Yes, I should still resist the desires of the organisations I work for to store as much data as they can get about people 'because it might come in handy one day'. If we don't have a use for it now, then we should not keep it. But what if we can see a use in the short term? Say, in the next 12 months? Should we collect it now? While it is tempting, I believe that we should not. I have worked on too many 'programmes' where phase 2 never happened, and if we had added data for the use of phase 2, we would have ended up storing data that we didn't (officially) need. And people do have a tendency to want to use (analyse, run reports on) as much data as they can get that might be relevant to them. (If they really need it, then collect it when they have provided a business case and funding and cleared it with the Data Protection/Governance people.)

No, we should not collect data just because 'everyone does'. Nor should we supply it because someone asks for it - my Facebook profile shows my name, birthday, sixth form college and university attended (so people can find me), and gender. It does not show my relations who are also on Facebook, relationship status, sexual orientation, contact details, or anything else that is known to my friends but no-one else's business. Just because they ask, they don't automatically get! And if anyone demands things I would rather not provide (by making them mandatory fields), I have four options:

  1. Lie
  2. Decline to join (and, ideally, tell them why)
  3. Give the information (but remember to ask them why they want it, where (geographically) they will hold it, and what they intend to do with it).
  4. Provide it and assume that 'they' know what they are doing and will not abuse my trust.

Option 1 serves them right. Option 2 hits them where they care (losing business, members, subscribers, whatever), especially if enough people tell them they have lost. Option 3 is the slippery slope - unless someone really needs to know my dog's favourite food (or whatever) in order to provide a service to me, they have no business making my provision of that information a pre-requisite for the supply of the service. Option 4 is the worst option (but also, I think, the one most commonly adopted).

As a Data Management professional, I believe that I have a duty to fight for all non-essential fields being optional. (And making the mailing list a more attractive sales proposition does not count as essential.)

So, fellow data professionals (and anyone else who stumbled on this blog): thank you for reading this far, and will you join me on the virtual barricades that are fast crumbling under the onslaught of ill-thought-out data collection policies?

Next time someone tries to get you to tell them something they don't strictly need to know, go for option 1 or 2. And tell them why!

If you are involved in specifying data to be collected, make as much as possible optional (or leave it out altogether (you can also argue that storage may be cheap, but it will never be free!)

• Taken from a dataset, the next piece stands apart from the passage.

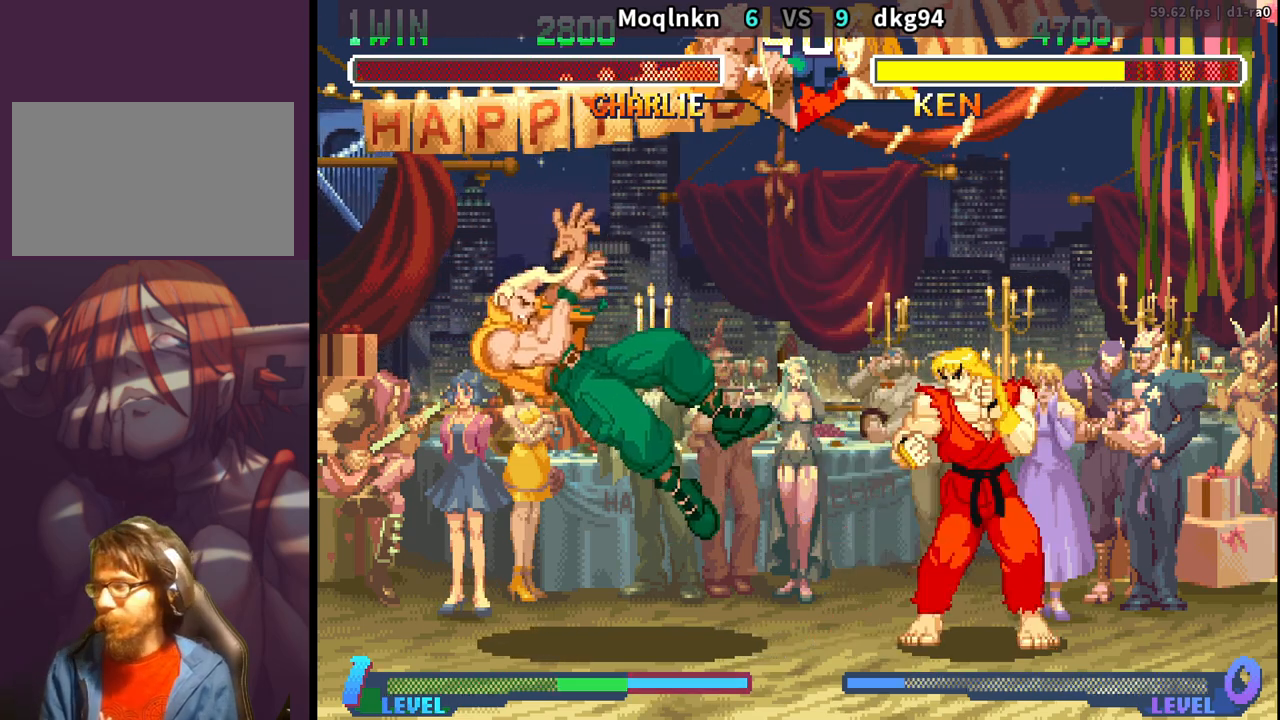
Gameplay with a controller (arcade stick); each line is a JSON object with the inputs held at the frame after it. "events" lists button and stick changes between this image and that frame as [ms after this image, input, new state], when the widget could be followed in between. Not read: L3 R3.
{"buttons": [], "events": [[67, "LP", "down"], [117, "LP", "up"], [233, "LP", "down"], [267, "LP", "up"]]}
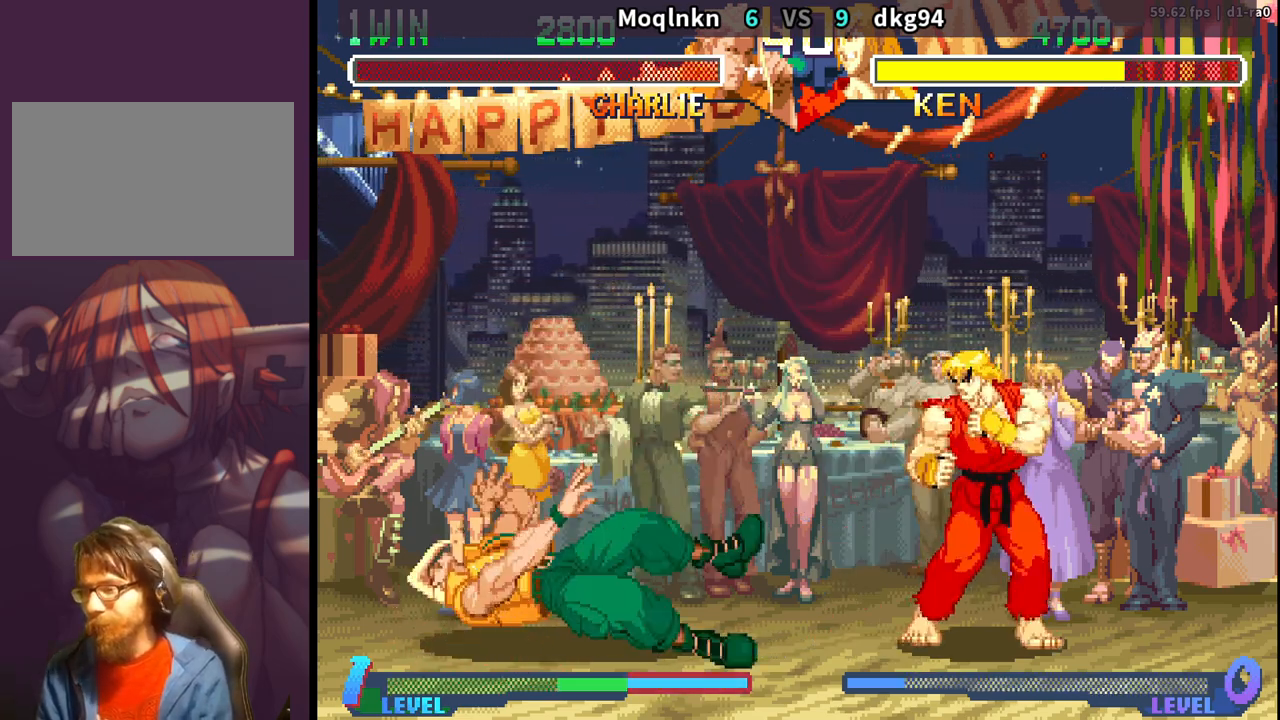
{"buttons": [], "events": [[100, "LP", "down"], [133, "LP", "up"], [283, "LP", "down"], [317, "LP", "up"], [450, "LP", "down"], [483, "LP", "up"]]}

And never forget that data about you is yours.

Wednesday 6 May 2009

Geek pride?

I am job hunting at the moment, and I just got asked what I do in between jobs. And so I explained - I maintain the DAMA-I website, I do DAMA UK committee things, I write presentations about data management for conferences... And then I paid attention to what I was saying, and started talking about photography and archaology (which are the things I like doing and reading about when I have to move away from a keyboard).

I didn't mention that I take photographs to use in presentations, nor that I have been toying with the idea of writing something about the history of data storage (which goes back about 5000 years to the clay tablets that the Babylonians used to record grain and beer going into and out of their warehouses.) One thing that data geeks learn early on is that many things are connected (or can be, with a little thought). Another is that most people don't really care all that much!

But next time you go into a bookshop, pick up a newspaper, or read a web page, spare a thought for the first person who worked out how to record that 3 bushels of grain were delivered, and 1 bushel taken out, and by whom. Because those pictures on clay tablets gradually developed into writing - and that might just make data management a much older discipline than we currently think it is?